* **About this task**
Please list each line of the listing below that contains the word "Badges".
BEGIN Extracted records
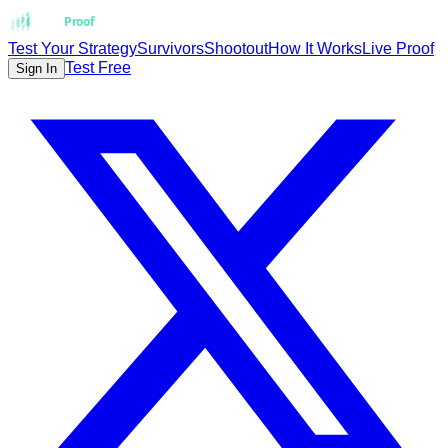
Strat
Proof
Test Your Strategy
Survivors
Shootout
How It Works
Live Proof
Test Free
Sign In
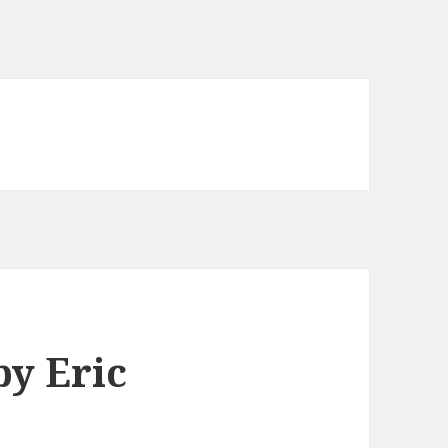
y Eric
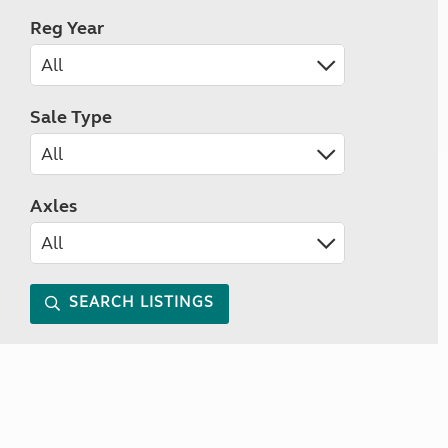
Reg Year
Sale Type
Axles
SEARCH LISTINGS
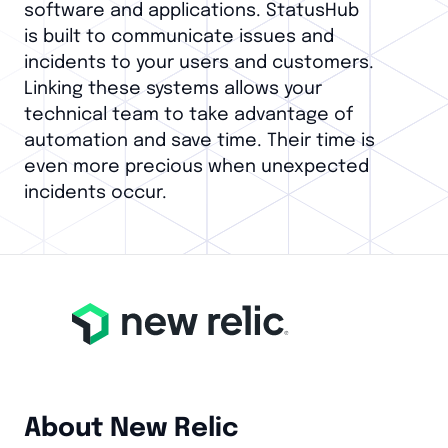
software and applications. StatusHub
is built to communicate issues and
incidents to your users and customers.
Linking these systems allows your
technical team to take advantage of
automation and save time. Their time is
even more precious when unexpected
incidents occur.
About New Relic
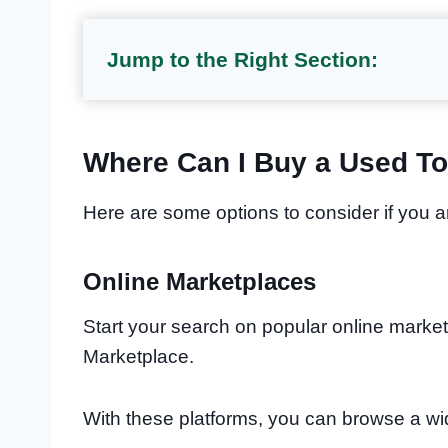
Jump to the Right Section:
Where Can I Buy a Used T
Here are some options to consider if you 
Online Marketplaces
Start your search on popular online market
Marketplace.
With these platforms, you can browse a w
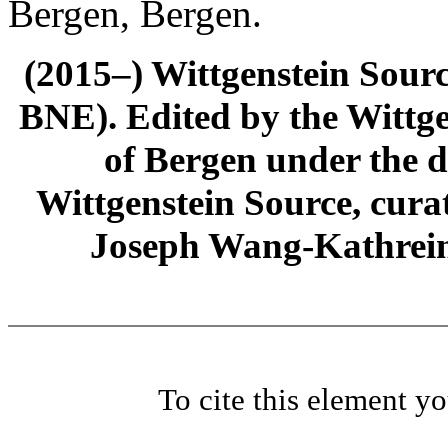
Bergen, Bergen.
(2015–) Wittgenstein Sour
BNE). Edited by the Wittge
of Bergen under the di
Wittgenstein Source, cura
Joseph Wang-Kathrein
To cite this element y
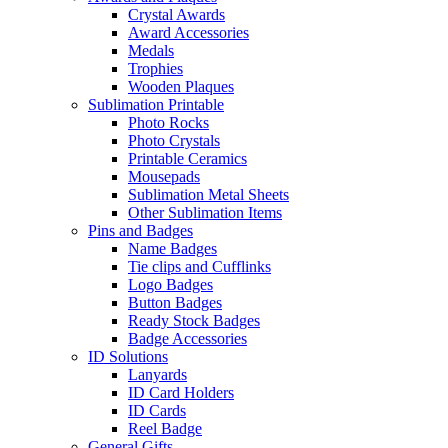
Crystal Awards
Award Accessories
Medals
Trophies
Wooden Plaques
Sublimation Printable
Photo Rocks
Photo Crystals
Printable Ceramics
Mousepads
Sublimation Metal Sheets
Other Sublimation Items
Pins and Badges
Name Badges
Tie clips and Cufflinks
Logo Badges
Button Badges
Ready Stock Badges
Badge Accessories
ID Solutions
Lanyards
ID Card Holders
ID Cards
Reel Badge
General Gifts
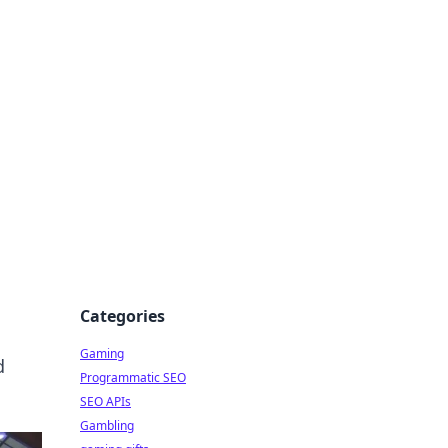
Categories
Gaming
d
Programmatic SEO
SEO APIs
Gambling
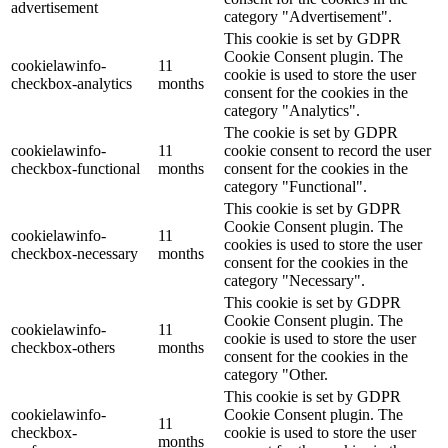
advertisement
category "Advertisement".
This cookie is set by GDPR
Cookie Consent plugin. The
cookielawinfo-
11
cookie is used to store the user
checkbox-analytics
months
consent for the cookies in the
category "Analytics".
The cookie is set by GDPR
cookielawinfo-
11
cookie consent to record the user
checkbox-functional
months
consent for the cookies in the
category "Functional".
This cookie is set by GDPR
Cookie Consent plugin. The
cookielawinfo-
11
cookies is used to store the user
checkbox-necessary
months
consent for the cookies in the
category "Necessary".
This cookie is set by GDPR
Cookie Consent plugin. The
cookielawinfo-
11
cookie is used to store the user
checkbox-others
months
consent for the cookies in the
category "Other.
This cookie is set by GDPR
cookielawinfo-
Cookie Consent plugin. The
11
checkbox-
cookie is used to store the user
months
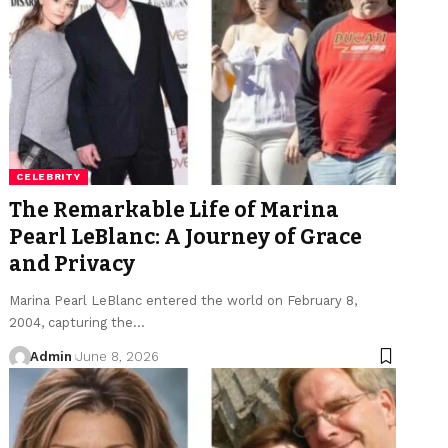
CELEBRITY
The Remarkable Life of Marina
Pearl LeBlanc: A Journey of Grace
and Privacy
Marina Pearl LeBlanc entered the world on February 8,
2004, capturing the
…
Admin
June 8, 2026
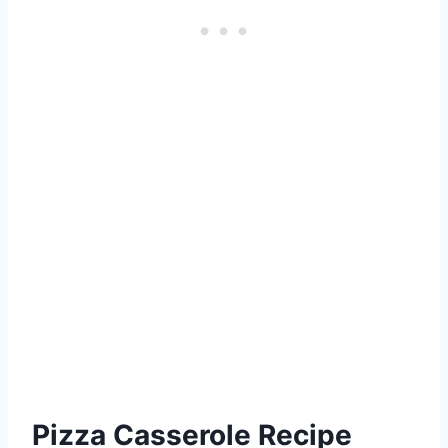
Pizza Casserole Recipe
END Extracted records
* **Answer area**
Pins and Badges
Name Badges
Logo Badges
Button Badges
Ready Stock Badges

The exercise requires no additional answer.